Recently, Robinson et al. (2022) concluded that “The critically endangered vaquita is not doomed to extinction by inbreeding depression”. This stems from the assumption that, because of its low amount of deleterious variation, the inbreeding load B (i.e., the fitness load ascribed to recessive deleterious components that is hidden in heterozygotes and which fuels future fitness inbreeding depression), should be negligible in this extremely endangered porpoise, represented by about 10 individuals living in the northern-most part of the Gulf of California, Mexico. Like Robinson et al. (2022), we do not think the vaquita is doomed and we are in favor of encouraging conservation efforts in critically endangered populations (Garcia-Dorado 2015; Hedrick and García-Dorado 2016). However, we think the optimistic view of Robinson et al. (2022) is unsupported by the evidence and their approach can be dangerous to the conservation of the vaquita and other endangered species.

Deleterious variation and inbreeding load under different effective population sizes

Deleterious variation is expected to be smaller in endangered species because of their history of reduced effective population size (Ne), that results in both purging and genetic drift. It has been estimated that the vaquita suffered an ancient reduction of its effective size by about one order of magnitude about 30,000 generations ago (roughly from Ne =  3 × 104 to Ne = 5 × 103; Morin et al. 2021) followed by a modest reduction from Ne = 4485 to Ne = 2807 about 2162 generations ago and then a dramatic reduction for the last 40 years down to about 10 individuals, which suggests a present effective size well below 10 (Robinson et al. 2022). For a perspective on Ne values in endangered species, a recent estimate (Garner et al. 2020) suggested that 25% of the 170 endangered species they examined had a current effective size Ne < 50. The estimated historical effective population sizes of the vaquita are therefore relatively large, and do not suggest that the species has been historically endangered.
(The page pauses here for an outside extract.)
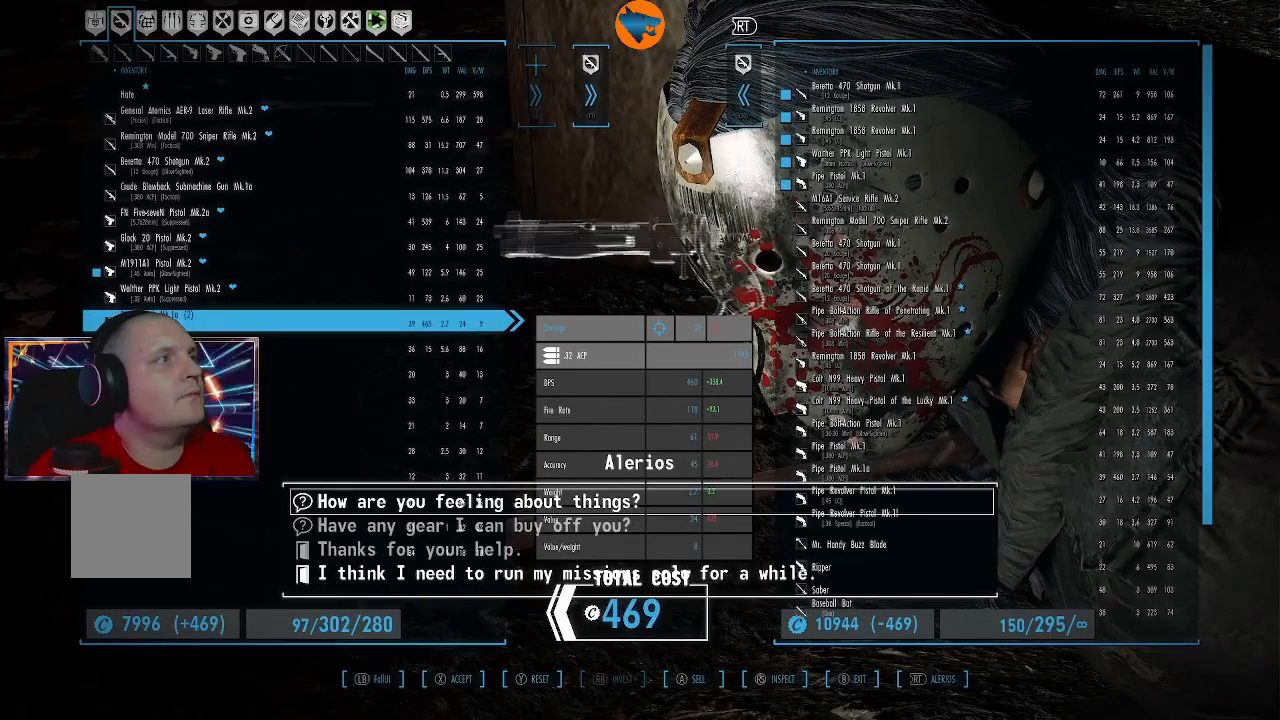
{"buttons": [], "left_stick": "center", "right_stick": "center", "events": []}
For all the above historical Ne values estimated in the vaquita (down to 2807), the genetic diversity due to alleles with deleterious effects large enough to be relevant in the conservation context should be mainly constrained by natural selection instead of by drift (Kimura et al. 1963, García-Dorado 2007). Therefore, a substantial reduction of that deleterious diversity compared to the ancestral population with Ne =  3 × 104 should be mainly ascribed to purging, as suggested by Morin et al. (2021). However, as illustrated by the predictions given in the next section, computed considering the demographic history of the species, purging is not expected to have been able to reduce the inbreeding load to the point that inbreeding depression can be assumed of no concern for the survival of the present critically endangered extant population. As explained below, the low gene diversity reported for the vaquita can be consistent with a relatively large and threatening inbreeding load.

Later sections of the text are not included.